A number of triggers can prompt the New York State Department of Taxation and Finance to conduct an audit of a property, and if the state has previously found sufficient evidence to warrant such an audit, that property's likelihood of being audited again is greatly increased. It behooves property owners and managers to familiarize themselves with common audit triggers, review their financial statements and, if necessary, consult a tax pro to prepare in advance.
"What we've been seeing in New York is increased audit activity due to sales tax issues resulting from the difference in classification and tax treatment between capital improvements, which are typically deemed additions to real property and can be exempt, and repair and maintenance expenses, which are generally taxable," Berdon LLP tax principal Terence Avella said.
Determining what constitutes a capital improvement in New York can be complex, Avella said. Although capital improvement-type expenditures are typically gray areas, they all have three essential characteristics.
First, they must add value to the property or prolong its useful life. Next, they have to become part of the real property, and be affixed to the real property so that if one were to remove them, the act would cause damage to the property being installed or the real property itself. Third, the taxpayer must have the intent to make the installation permanent. This last point is most difficult to prove due to its subjectivity, but auditors will often look to see whether the property stays with the lessee or the landlord after lease termination to validate.
"The first thing assessors will typically consider is the scale of the work being done on a property, and significant expenditures for a remodel of an office, apartment complex or hotel could be flags," Avella said. "Knockdowns have always drawn attention, but now, any type of rebuild, even if not substantial, can too."
There are numerous audit triggers beyond capital improvement-related ones. Many are associated with accounting for building services and property maintenance, things like trash removal, elevator repair, security services and cleaning.
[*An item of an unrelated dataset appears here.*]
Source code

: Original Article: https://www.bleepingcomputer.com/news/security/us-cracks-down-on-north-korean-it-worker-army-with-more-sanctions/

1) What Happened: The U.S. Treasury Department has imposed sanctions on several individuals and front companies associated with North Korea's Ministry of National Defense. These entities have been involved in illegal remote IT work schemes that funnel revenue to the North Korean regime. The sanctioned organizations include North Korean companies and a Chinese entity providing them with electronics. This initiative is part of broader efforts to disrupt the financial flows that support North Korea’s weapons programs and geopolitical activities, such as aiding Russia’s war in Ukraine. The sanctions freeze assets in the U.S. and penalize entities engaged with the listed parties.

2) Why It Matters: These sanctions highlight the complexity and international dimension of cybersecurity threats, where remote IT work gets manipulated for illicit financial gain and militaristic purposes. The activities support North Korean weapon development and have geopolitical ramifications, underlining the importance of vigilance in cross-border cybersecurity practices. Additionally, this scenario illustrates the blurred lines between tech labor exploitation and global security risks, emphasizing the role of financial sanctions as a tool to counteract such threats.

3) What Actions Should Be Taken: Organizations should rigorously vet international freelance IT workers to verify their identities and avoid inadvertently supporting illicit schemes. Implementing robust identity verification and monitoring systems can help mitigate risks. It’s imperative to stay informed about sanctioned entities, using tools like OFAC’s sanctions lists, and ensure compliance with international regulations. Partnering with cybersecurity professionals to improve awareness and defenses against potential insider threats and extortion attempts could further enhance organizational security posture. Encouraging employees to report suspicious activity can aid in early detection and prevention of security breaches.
Avella said he
often discovers people making mistakes with these transactions, and either underpaying or overpaying taxes in these areas.
Utilities represent another broad bucket in which he typically sees issues. Owners use a number of methods to pass utility costs to tenants, including submetering, inclusion in the rent based on usage or a simple lump sum fee, and each approach has different sales tax implications.
"We encourage our clients to get us involved early," Avella said. "Usually, we get engaged mid-audit, but we're in a much better position if we can plan ahead to strategize and mitigate risk."
He advises owners of previously audited properties to accrue use tax on applicable transactions, for example, to try and insulate against potential future penalties and interest.
The upside to consulting a tax pro is sometimes overlooked, but Avella generally finds opportunities for recapturing taxes that were overpaid in error.
"In most instances, we can either file a refund claim or request a credit," Avella said. "We typically call these reverse audits or reviews, which is the opposite of what the state does in looking for underpayments."